When he was close to “One Step Cross”, he started to shout in neither English nor Chinese, as if he was shouting at someone else instead of us. After a few shouts, I heard another voice coming from our behind. I turned my head and saw a profile of a man in the sunset. The two men talked in North Korean for six minutes or so and stopped. Seeing us standing there, the solider said “Hello” in English. In return, we only waved our hands because we remembered what was written on the sign, not to mention the Chinese solider was watching. Surprisingly, he asked: “English?” It seemed he really wanted to converse with us. My friend answered: “Yes, we speak English.” He then proudly told us that he could speak English. We gave him a thumbs-up. I was eager to talk to him and ask tons of questions, but couldn’t. So he stated to play with his gun, either because he was too bored walking back and forth at the border, or just because he wanted to show off his gun.


When walking back, we decided to interview the man whom the solider shouted with.


“Hello.” He didn’t stop his work.

“Do you speak Chinese?”

“I can.”

“Are you North Korean?” I thought so because he could speak North Korean and he looked like North Korean.

“I’m Chinese.”

“I see. Do you know him?”

“We used to play together when we were kids.”

“How come? There are separation obstacles.”

“It was 1980s when were little. At that time the border was open and we could come and go freely. Now they always ask us for things like food.”

“Isn’t it not allowed to throw any objects over the border?”

“Yes it’s not allowed, but sometimes we can.”

“Do you always chat with each other like this? Do our frontier soldiers ever stop you?”

“We knew each other at a very young age, so now we always chat like this. He once studied in China.”

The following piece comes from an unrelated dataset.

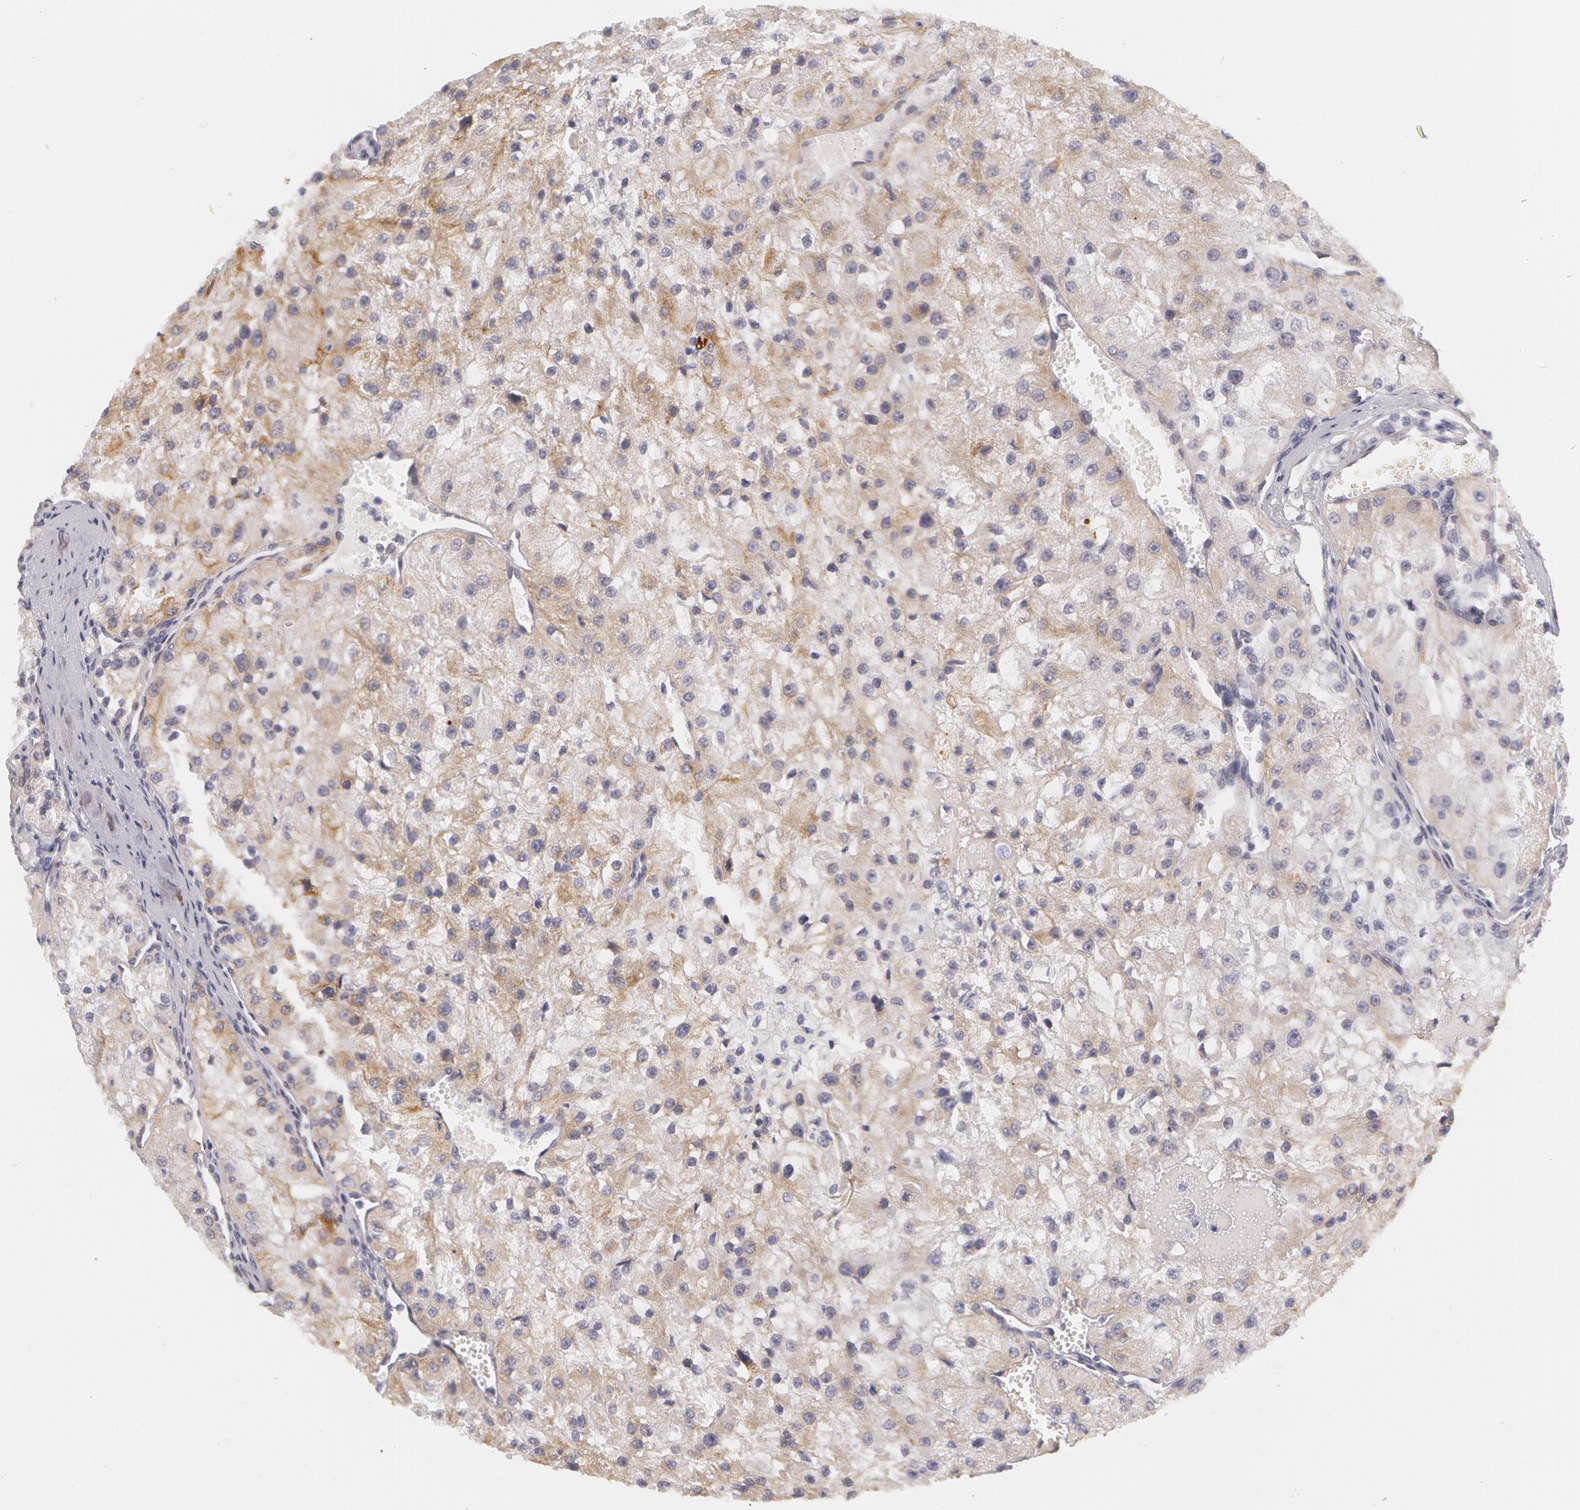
{"staining": {"intensity": "weak", "quantity": "25%-75%", "location": "cytoplasmic/membranous"}, "tissue": "renal cancer", "cell_type": "Tumor cells", "image_type": "cancer", "snomed": [{"axis": "morphology", "description": "Adenocarcinoma, NOS"}, {"axis": "topography", "description": "Kidney"}], "caption": "Immunohistochemistry histopathology image of human renal cancer (adenocarcinoma) stained for a protein (brown), which shows low levels of weak cytoplasmic/membranous positivity in about 25%-75% of tumor cells.", "gene": "KRT18", "patient": {"sex": "female", "age": 74}}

They are not alone. Thousands of friends and relatives who used to live together got apart because of political reasons. They are so close to each other, yet so far away from each other. These two men are lucky – one is a frontier guard and the other works in the scenic spot which is just one step away. At least they can chat with each other, and maybe the North Korean can even get some daily necessities from his childhood friend.